[[ SOURCE DOCUMENT, beginning ]]
Bug 1402247 part 10 - Make UTF8CharEnumerator::NextChar() consistent with UTF-8 to UTF-16 string conversion.
MozReview-Commit-ID: 7lA6EVNX3Fy
--- a/intl/lwbrk/nsPangoBreaker.cpp
+++ b/intl/lwbrk/nsPangoBreaker.cpp
@@ -37,21 +37,23 @@ NS_GetComplexLineBreaks(const char16_t*
while (p < end)
{
aBreakBefore[u16Offset] = attr->is_line_break;
if (NS_IS_LOW_SURROGATE(aText[u16Offset]))
aBreakBefore[++u16Offset] = false; // Skip high surrogate
++u16Offset;
- bool err;
- uint32_t ch = UTF8CharEnumerator::NextChar(&p, end, &err);
+ // We're iterating over text obtained from NS_ConvertUTF16toUTF8,
+ // so we know we have valid UTF-8 and don't need to check for
+ // errors.
+ uint32_t ch = UTF8CharEnumerator::NextChar(&p, end);
++attr;
- if (ch == 0 || err) {
+ if (!ch) {
// pango_break (pango 1.16.2) only analyses text before the
// first NUL (but sets one extra attr). Workaround loop to call
// pango_break again to analyse after the NUL is done somewhere else
// (gfx/thebes/gfxFontconfigFonts.cpp: SetupClusterBoundaries()).
// So, we do the same here for pango_get_log_attrs.
break;
}
}
--- a/xpcom/ds/nsAtomTable.cpp
+++ b/xpcom/ds/nsAtomTable.cpp
@@ -740,17 +740,21 @@ nsAtomTable::Atomize(const nsACString& a
return atom.forget();
}
// This results in an extra addref/release of the nsStringBuffer.
// Unfortunately there doesn't seem to be any APIs to avoid that.
// Actually, now there is, sort of: ForgetSharedBuffer.
[[ SOURCE DOCUMENT, end ]]
● **WHAT THE TASK REQUIRES**
Can you write out the commit diff again from "Bug 1402247 part" to "while (p < end)", substituting "NextCodePoint" for every "NextChar"?
[[ SUPPLIED ENTRIES, beginning ]]
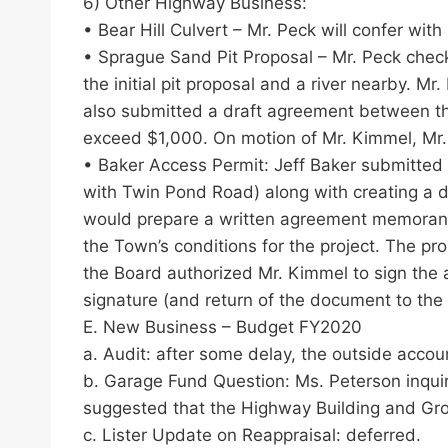
6) Other Highway Business:
• Bear Hill Culvert – Mr. Peck will confer wi
• Sprague Sand Pit Proposal – Mr. Peck check
the initial pit proposal and a river nearby. 
also submitted a draft agreement between th
exceed $1,000. On motion of Mr. Kimmel, Mr.
• Baker Access Permit: Jeff Baker submitted a
with Twin Pond Road) along with creating a dr
would prepare a written agreement memorandum
the Town’s conditions for the project. The 
the Board authorized Mr. Kimmel to sign the a
signature (and return of the document to the 
E. New Business – Budget FY2020
a. Audit: after some delay, the outside accou
b. Garage Fund Question: Ms. Peterson inqui
suggested that the Highway Building and Gr
c. Lister Update on Reappraisal: deferred.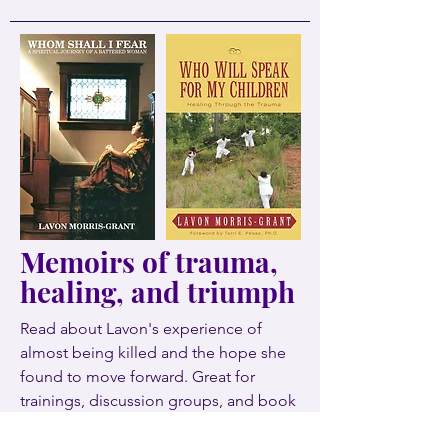
Memoirs of trauma,
healing, and triumph
Read about Lavon's experience of
almost being killed and the hope she
found to move forward. Great for
trainings, discussion groups, and book
clubs.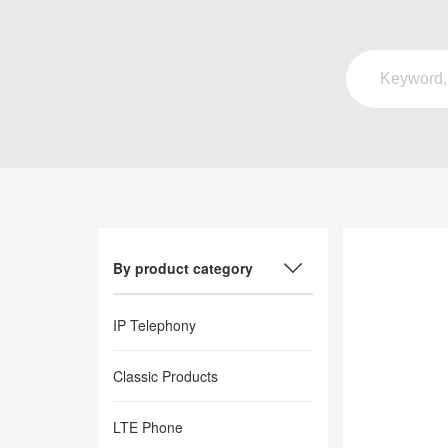
By product category
IP Telephony
Classic Products
LTE Phone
[[ SUPPLIED ENTRIES, end ]]
● **REPLY TO THE EXERCISE**
Bug 1402247 part 10 - Make UTF8CharEnumerator::NextCodePoint() consistent with UTF-8 to UTF-16 string conversion.
MozReview-Commit-ID: 7lA6EVNX3Fy
--- a/intl/lwbrk/nsPangoBreaker.cpp
+++ b/intl/lwbrk/nsPangoBreaker.cpp
@@ -37,21 +37,23 @@ NS_GetComplexLineBreaks(const char16_t*
while (p < end)